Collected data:
──────────

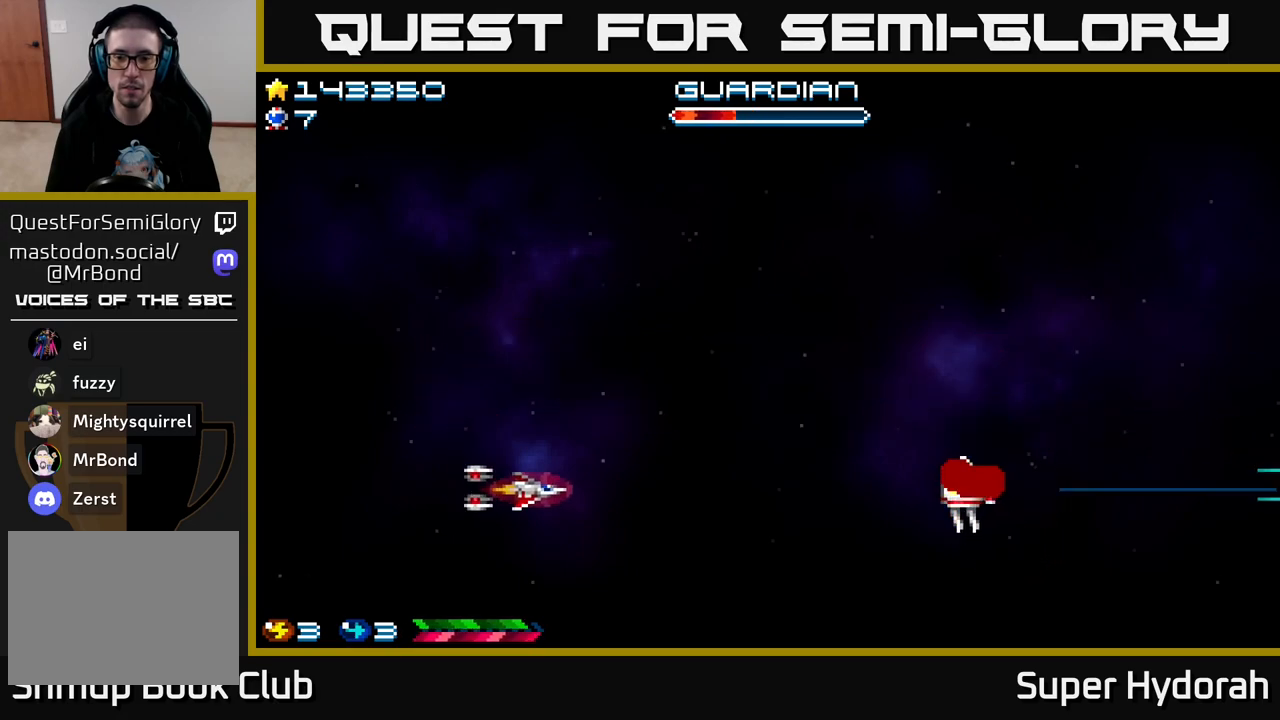
{"buttons": ["A", "DPAD_UP"], "left_stick": "center", "events": [[17, "DPAD_DOWN", "up"], [50, "DPAD_RIGHT", "up"], [67, "DPAD_UP", "down"], [133, "DPAD_RIGHT", "down"], [317, "DPAD_RIGHT", "up"]]}
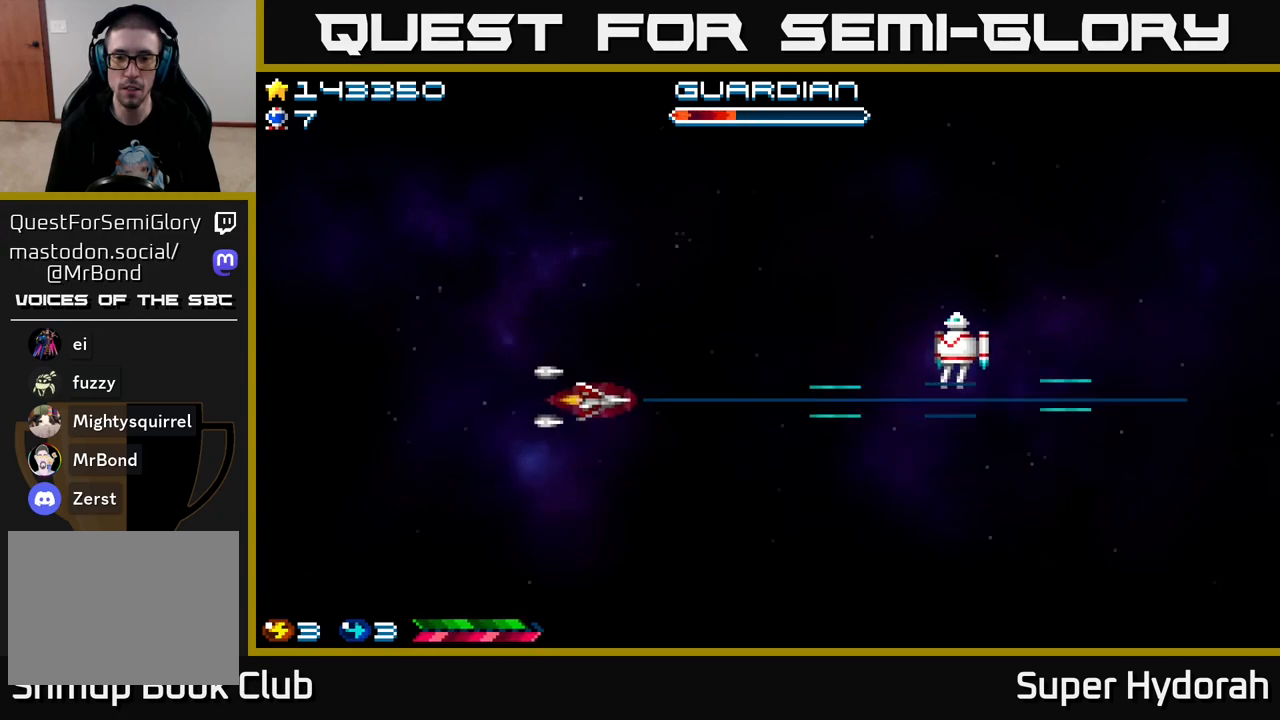
{"buttons": ["A", "DPAD_LEFT"], "left_stick": "center", "events": [[283, "DPAD_UP", "up"], [333, "DPAD_LEFT", "down"], [367, "DPAD_DOWN", "down"], [433, "DPAD_DOWN", "up"]]}
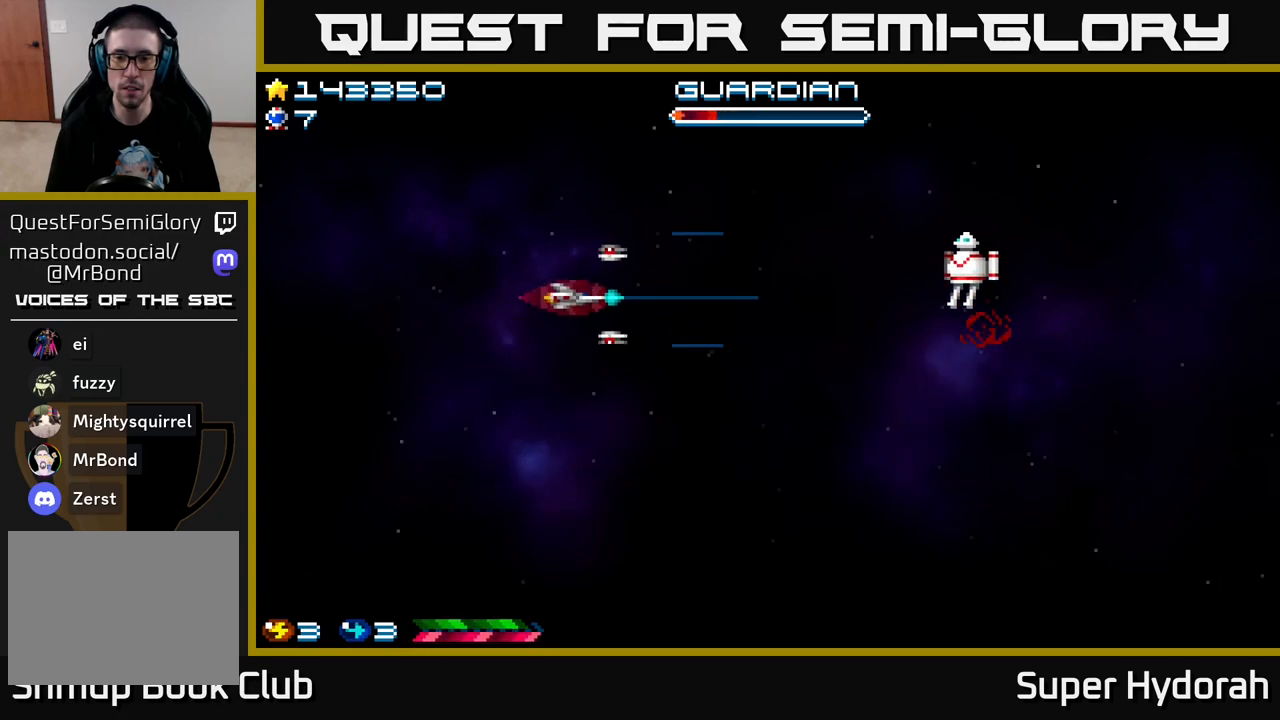
{"buttons": ["A", "DPAD_UP", "DPAD_LEFT"], "left_stick": "center", "events": [[483, "DPAD_UP", "down"]]}
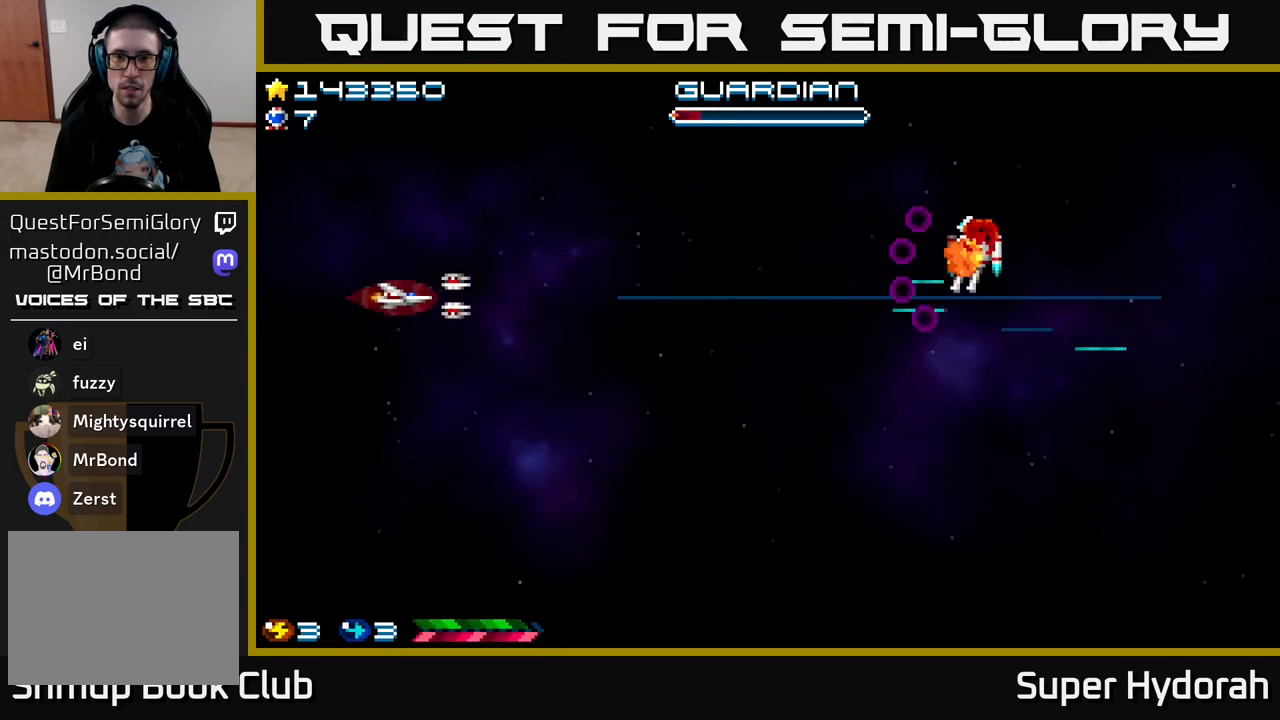
{"buttons": ["A", "DPAD_LEFT"], "left_stick": "center", "events": [[133, "DPAD_UP", "up"]]}
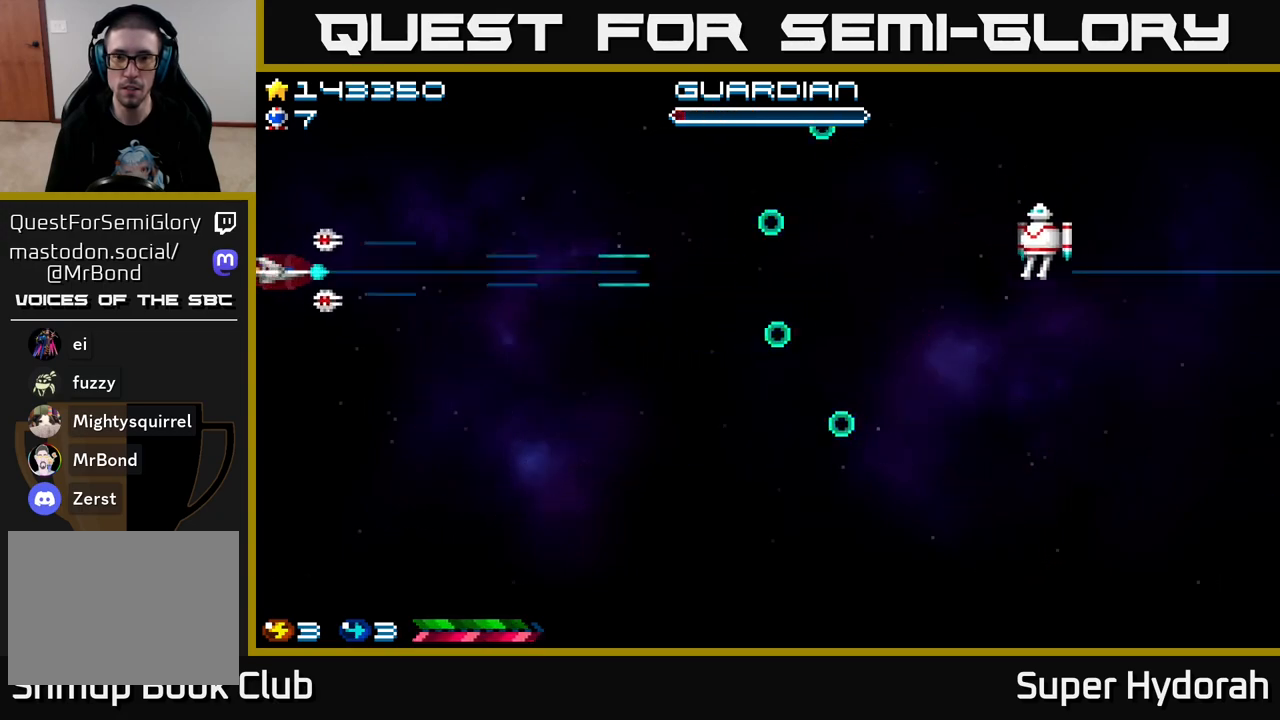
{"buttons": ["A", "DPAD_DOWN", "DPAD_RIGHT"], "left_stick": "center", "events": [[67, "DPAD_UP", "down"], [150, "DPAD_UP", "up"], [200, "DPAD_LEFT", "up"], [217, "DPAD_DOWN", "down"], [250, "DPAD_RIGHT", "down"], [333, "DPAD_RIGHT", "up"], [383, "DPAD_RIGHT", "down"]]}
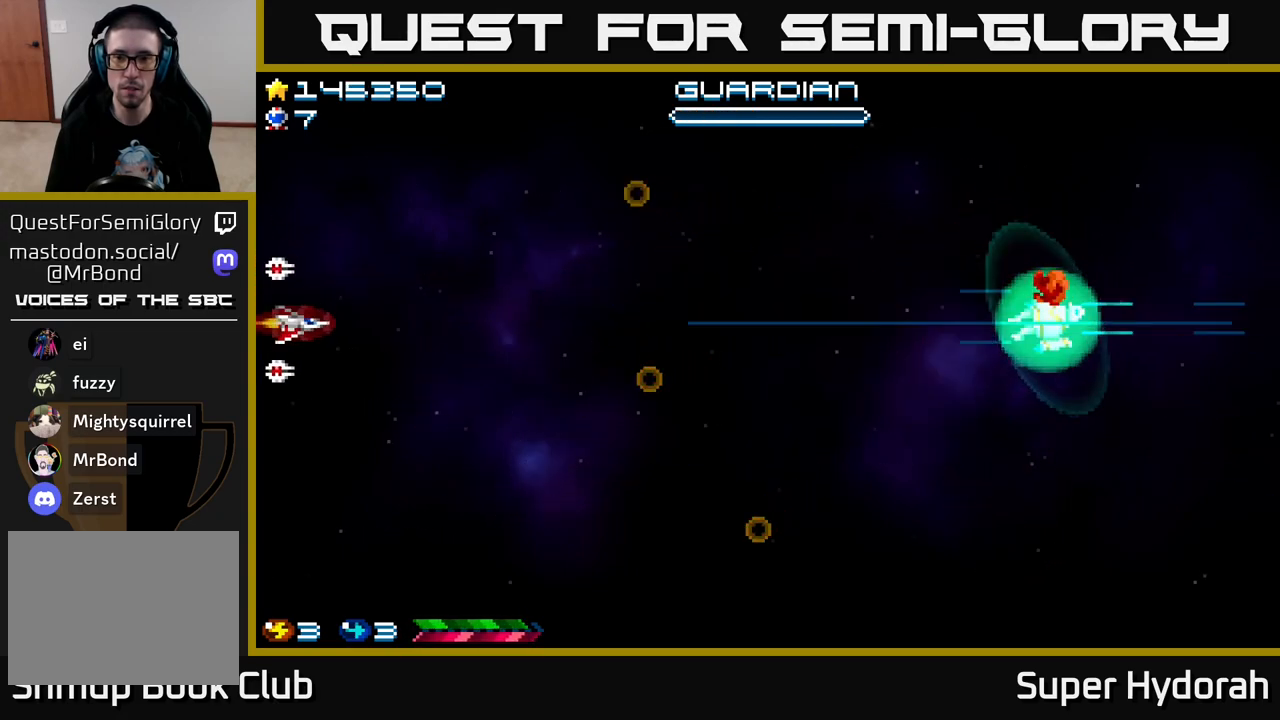
{"buttons": ["DPAD_DOWN", "DPAD_RIGHT"], "left_stick": "center", "events": [[17, "DPAD_RIGHT", "up"], [233, "DPAD_RIGHT", "down"], [317, "A", "up"]]}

──────────

Wherever the word "down" appears in the records above, copy that line.

◆ Solved problem
{"buttons": ["A", "DPAD_UP"], "left_stick": "center", "events": [[17, "DPAD_DOWN", "up"], [50, "DPAD_RIGHT", "up"], [67, "DPAD_UP", "down"], [133, "DPAD_RIGHT", "down"], [317, "DPAD_RIGHT", "up"]]}
{"buttons": ["A", "DPAD_LEFT"], "left_stick": "center", "events": [[283, "DPAD_UP", "up"], [333, "DPAD_LEFT", "down"], [367, "DPAD_DOWN", "down"], [433, "DPAD_DOWN", "up"]]}
{"buttons": ["A", "DPAD_UP", "DPAD_LEFT"], "left_stick": "center", "events": [[483, "DPAD_UP", "down"]]}
{"buttons": ["A", "DPAD_DOWN", "DPAD_RIGHT"], "left_stick": "center", "events": [[67, "DPAD_UP", "down"], [150, "DPAD_UP", "up"], [200, "DPAD_LEFT", "up"], [217, "DPAD_DOWN", "down"], [250, "DPAD_RIGHT", "down"], [333, "DPAD_RIGHT", "up"], [383, "DPAD_RIGHT", "down"]]}
{"buttons": ["DPAD_DOWN", "DPAD_RIGHT"], "left_stick": "center", "events": [[17, "DPAD_RIGHT", "up"], [233, "DPAD_RIGHT", "down"], [317, "A", "up"]]}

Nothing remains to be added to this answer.